I came with a bunch of very bad casting habits and a trout fisherman's casting style that was completely unsuited for hitting moving targets at 60 feet.

Shane worked with me to at least get the tailing loop under control (well, at least 1 of 10 casts were passable)

Despite some challenging weather that had us close to cover:










Shane helped me land a couple of these which we pulled from out of some mangroves:










This photo was taken from the parking lot of the Worldwide Angler (or whatever the saltwater Bass Pro on Islamorada is called)










And this was taken at sunrise just south of Marathon (oops, picture didn't load. See below)

The Keys are a pretty special place. Catching a Florida Keys flats fish on a fly checked off the bucket list.  I also hooked some baby tarpon Gotta learns strip hook set!), caught a bunch of sea trout and ladyfish, had a couple great dinners (the Square Grouper at mile marker 22 and the Half Shell Oyster Bar in Key West were great though Key West is a bit crazy for a Midwestern fly fisherman) and got to escape the snow for 5 days.

The last day was spent driving from the lower Keys to Fort Myers. The wildlife along US 41 is incredible and the Big Cypress visitors center has 12 foot gators, river otters, giant gar, all sorts of birds and peacock bass and oscars all immediately below their observation deck. Plus I saw a manatee and its calf just outside of Everglades City.

Anyway, it turns out I am a pretty poor saltwater caster and pretty dumb about flats fishing (as Shane was giving me casting instructions in our first 5 minutes a 20 pound permit cruised to within 20 feet of the boat. I thought it was a manatee, it looked so big so close up. I placed a cast 10 feet behind it and it was gone.) The picture with me staring into the storm clouds is me staring at some big, 85 pound plus tarpon that were porpoising.
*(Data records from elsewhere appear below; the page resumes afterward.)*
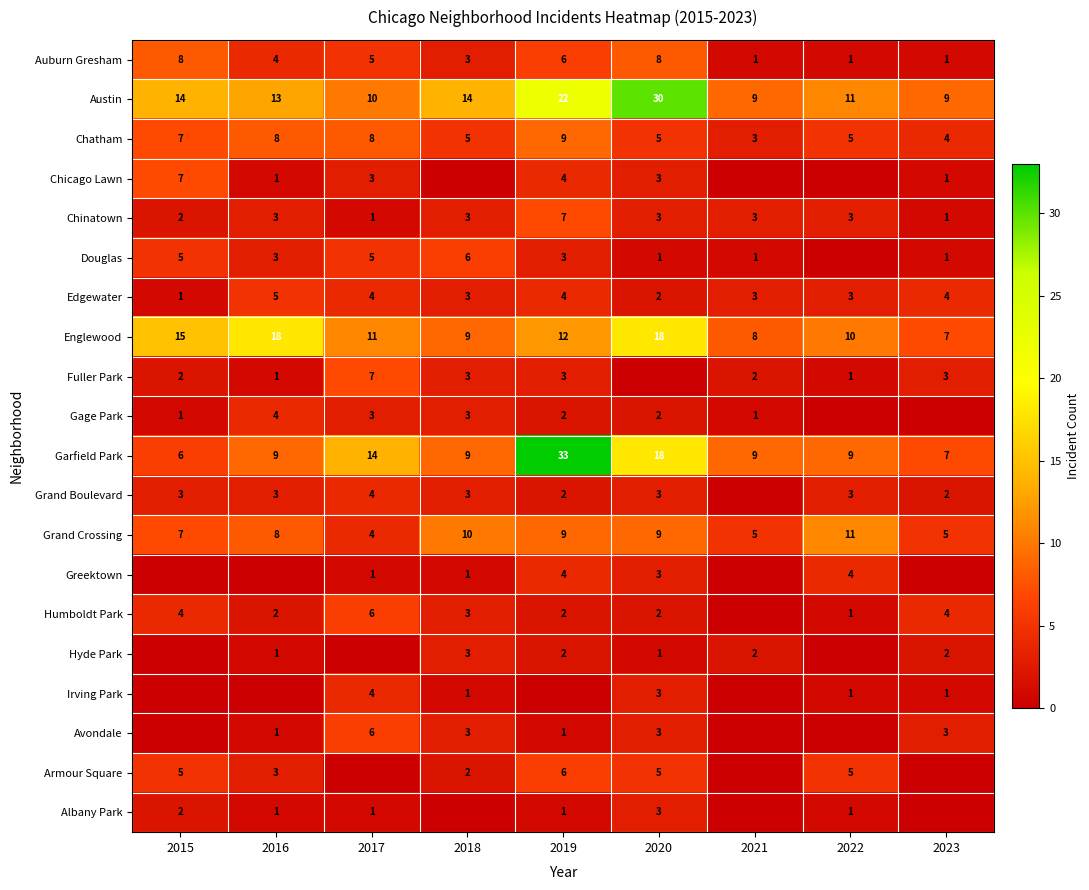

What is the average value of the Auburn Gresham series?

4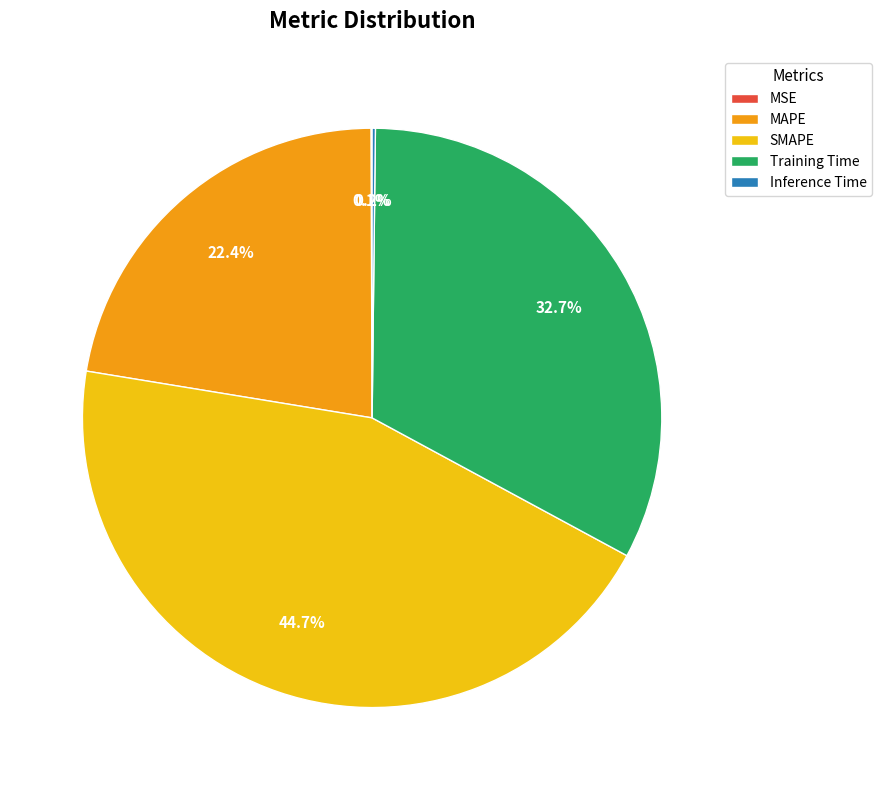

How much of the chart is everything except Training Time?

67.3%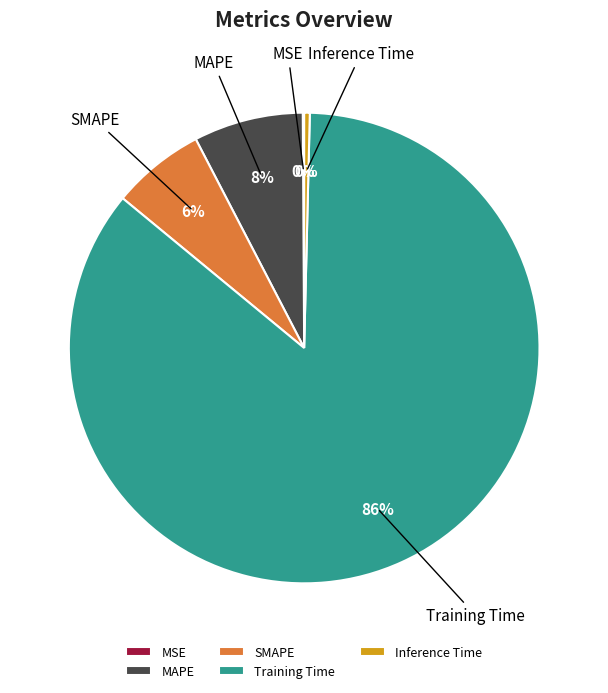

Is it true that SMAPE is 18% of the pie?

False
I got so excited I caught my foot in my 8 weight and snapped the tip off my Z Axis.

Anyway, I can't say enough great things about the two days I fished with Shane. He was top notch and if even I was able to catch a redfish on the fly, anyone can under Shane's guidance.

I have a much greater respect for those big redfish Boozer has posted in here. Getting a 9 weight line 60 feet out with a 15 knot headwind (commonplace on the salt) is difficult!

Here is guide Shane Smith's Facebook page. He is top notch and worked tirelessly in difficult conditions and with an untalented rookie to help me catch fish.

http://www.facebook.com/paul.shibley.1#!/capt.shanesmith


----------



## OH-YEAH!!! (Jun 18, 2009)

Oops, here is the sunrise picture


----------



## REG (Oct 25, 2002)

Always enjoy your pics and travel dialogues. Thanks!


----------



## 2PawsRiver (Aug 4, 2002)

Sounds like a great time.....I have always wanted to get down there and flyfish for peacock bass in some of the smaller rivers and water.


----------



## Steve (Jan 15, 2000)

It's definitely a cool place. Just wouldn't want to be there in a hurricane.


----------



## Shoeman (Aug 26, 2000)

Thanks Paul!

I sure love the Keys...










Went there at Xmas and suffered from a prior cold snap which shut down the back country. Couldn't convince the crew to run for the Park

Good for you!


----------



## mcfish (Jan 24, 2010)

Niiiiiiice


Posted using Outdoor Hub Campfire


----------



## Boozer (Sep 5, 2010)

Nice report!!!


----------